-- SOURCE DOCUMENT --
........
Our Expertise in Microfinance

WWB designs financial products and services that fulfill women’s needs while demonstrating the sustainability and social impact of serving women, “proving the business case.” By providing innovative approaches that we can replicate and scale we can generate impact and prove that investing in women directly can be profitable. By investing in women, we produce a multiplier effect on the well-being of their households and communities.

WWB creates innovative financial products including credit, savings and insurance and works with partners to bring these products to scale. We do this through understanding the financial needs of women and then creating products to fit those needs. By designing tailored products and using marketing and delivery techniques not currently used in microfinance, we seek to give women not only access to financial services, but also control over their assets. WWB also provides institution-strengthening services to support microfinance institutions, including leadership development, gender diversity initiatives, and financial training and support.

Credit for Women

Microfinance has improved the lives of millions of poor people throughout the developing world, first through credit and now increasingly through a full suite of financial services including savings, insurance and other financial products such as pension funds. However, for women living in rural areas, there still exists a gap in access to even the most basic financial services.
........
-- DATA SECTION --
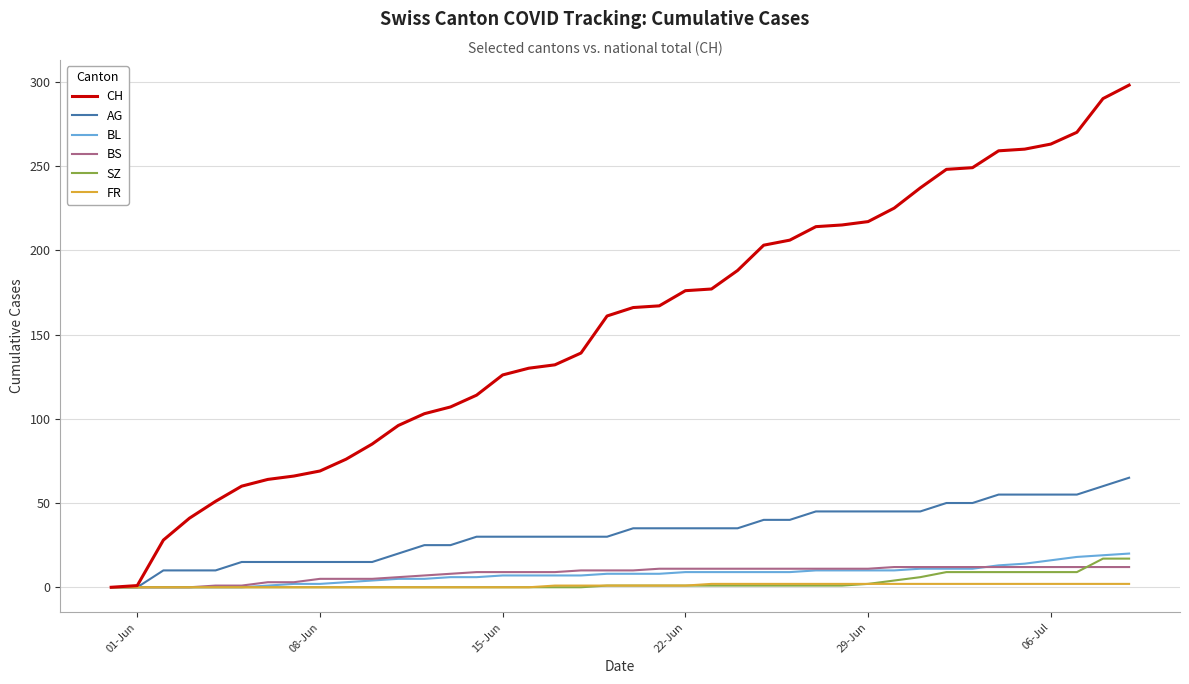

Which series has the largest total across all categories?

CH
........
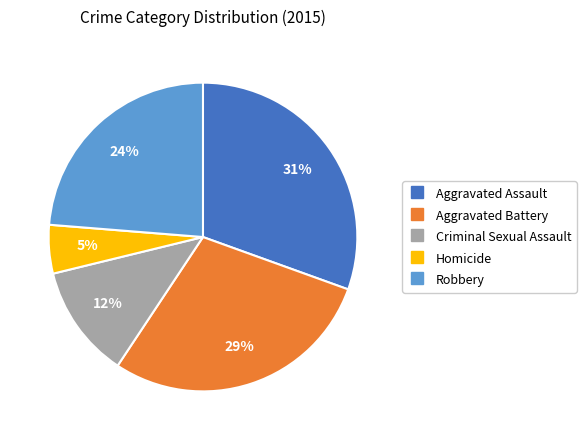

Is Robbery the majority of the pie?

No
........
-- WHAT THIS TASK INVOLVES --
Can you return the full microfinance text word for word? The data is separate from the microfinance text.

-- RESULT OF THIS TASK --
Our Expertise in Microfinance

WWB designs financial products and services that fulfill women’s needs while demonstrating the sustainability and social impact of serving women, “proving the business case.” By providing innovative approaches that we can replicate and scale we can generate impact and prove that investing in women directly can be profitable. By investing in women, we produce a multiplier effect on the well-being of their households and communities.

WWB creates innovative financial products including credit, savings and insurance and works with partners to bring these products to scale. We do this through understanding the financial needs of women and then creating products to fit those needs. By designing tailored products and using marketing and delivery techniques not currently used in microfinance, we seek to give women not only access to financial services, but also control over their assets. WWB also provides institution-strengthening services to support microfinance institutions, including leadership development, gender diversity initiatives, and financial training and support.

Credit for Women

Microfinance has improved the lives of millions of poor people throughout the developing world, first through credit and now increasingly through a full suite of financial services including savings, insurance and other financial products such as pension funds. However, for women living in rural areas, there still exists a gap in access to even the most basic financial services.